Some churches use wafers at Communion, others bread. My proposal is toast – from the quirky autobiography of that title by the British chef Nigel Slater, which begins: “It is impossible not to love someone who makes toast for you.” At the Sunday morning service, and with biblical warrant from John 21:1-14, the church would invite people to the Lord’s Breakfast. And because, following Slater, it would be a converting as well as a nurturing ordinance, the table would be completely open – though Marmite would be a mandatory penitential spread for egregious sinners.
“Bishops”: mutton dressed up as the Lamb.

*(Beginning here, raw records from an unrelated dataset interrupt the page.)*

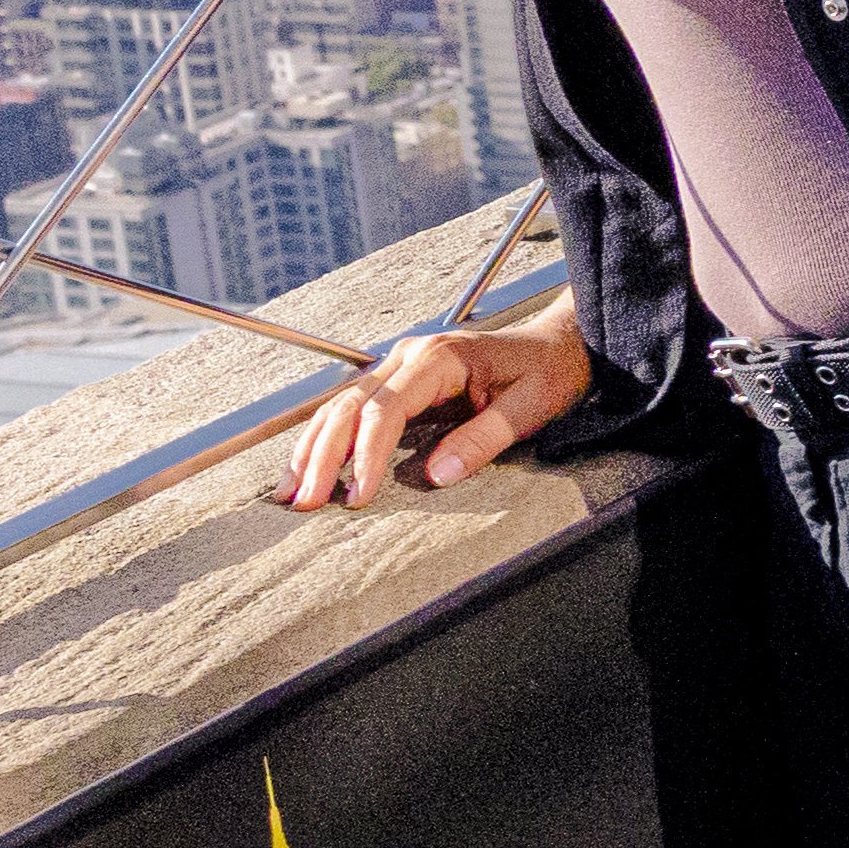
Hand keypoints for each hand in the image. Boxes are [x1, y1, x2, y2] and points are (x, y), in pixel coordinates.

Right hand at [280, 318, 586, 507]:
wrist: (558, 345)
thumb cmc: (548, 374)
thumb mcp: (529, 409)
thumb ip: (483, 439)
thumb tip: (437, 475)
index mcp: (439, 358)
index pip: (385, 409)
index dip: (366, 455)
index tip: (358, 496)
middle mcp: (410, 356)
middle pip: (349, 406)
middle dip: (323, 457)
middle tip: (305, 502)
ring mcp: (400, 364)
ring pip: (340, 405)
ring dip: (312, 448)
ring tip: (289, 492)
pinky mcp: (400, 379)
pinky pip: (352, 407)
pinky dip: (326, 437)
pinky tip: (307, 466)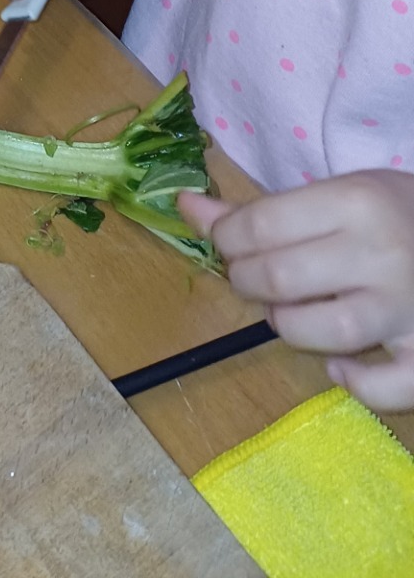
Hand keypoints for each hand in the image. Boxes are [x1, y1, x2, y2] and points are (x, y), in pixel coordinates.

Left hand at [181, 174, 413, 411]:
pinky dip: (357, 384)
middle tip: (250, 277)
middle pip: (281, 278)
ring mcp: (406, 309)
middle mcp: (380, 255)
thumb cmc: (397, 211)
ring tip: (286, 313)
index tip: (227, 242)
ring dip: (288, 326)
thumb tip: (186, 206)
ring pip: (326, 332)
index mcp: (356, 203)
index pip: (262, 226)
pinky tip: (339, 364)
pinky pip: (388, 385)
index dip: (226, 239)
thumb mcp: (338, 193)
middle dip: (246, 281)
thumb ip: (263, 209)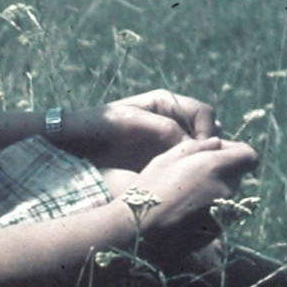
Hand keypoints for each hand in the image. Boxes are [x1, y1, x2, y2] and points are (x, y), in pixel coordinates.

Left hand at [59, 89, 219, 170]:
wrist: (75, 145)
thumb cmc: (99, 126)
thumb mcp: (130, 121)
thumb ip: (162, 128)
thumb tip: (192, 143)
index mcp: (167, 103)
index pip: (204, 112)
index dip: (207, 131)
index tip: (202, 151)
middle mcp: (173, 120)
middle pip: (208, 130)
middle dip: (210, 146)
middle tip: (202, 166)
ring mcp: (168, 141)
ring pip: (200, 149)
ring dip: (202, 160)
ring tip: (194, 175)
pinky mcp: (162, 160)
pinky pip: (186, 165)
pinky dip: (191, 172)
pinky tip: (184, 183)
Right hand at [125, 136, 258, 261]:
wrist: (137, 232)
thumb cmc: (148, 189)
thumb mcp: (166, 159)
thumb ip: (197, 147)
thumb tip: (217, 143)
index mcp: (214, 167)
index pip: (249, 157)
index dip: (236, 152)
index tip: (217, 153)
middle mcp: (225, 190)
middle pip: (236, 176)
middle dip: (221, 171)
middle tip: (193, 174)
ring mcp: (222, 214)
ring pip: (227, 197)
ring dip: (213, 193)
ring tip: (183, 196)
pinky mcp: (216, 233)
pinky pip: (218, 216)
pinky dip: (206, 213)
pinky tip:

I see that there was a Blah Labour Seminar Event at the University of Nottingham in early July.
Former director of Fermilab and Nobel laureate Leon Lederman, who coined the term “God particle”, originally wanted to call it “that goddamn particle”, but his publisher wouldn’t let him. Lederman should have gone to Business Plus – it published Robert Sutton’s The No Asshole Rule (2007). Then – who knows? – with an editorial flash of brilliance, we might now be referring to the “Asshole particle” (not to be confused with a Black Hole) – and no longer thinking of physicists as a bunch of remote geeks.
I support Obama because he smoked pot. I thought of switching to Romney when I read that he was a member of the LSD Church. Then I realised it was a misprint.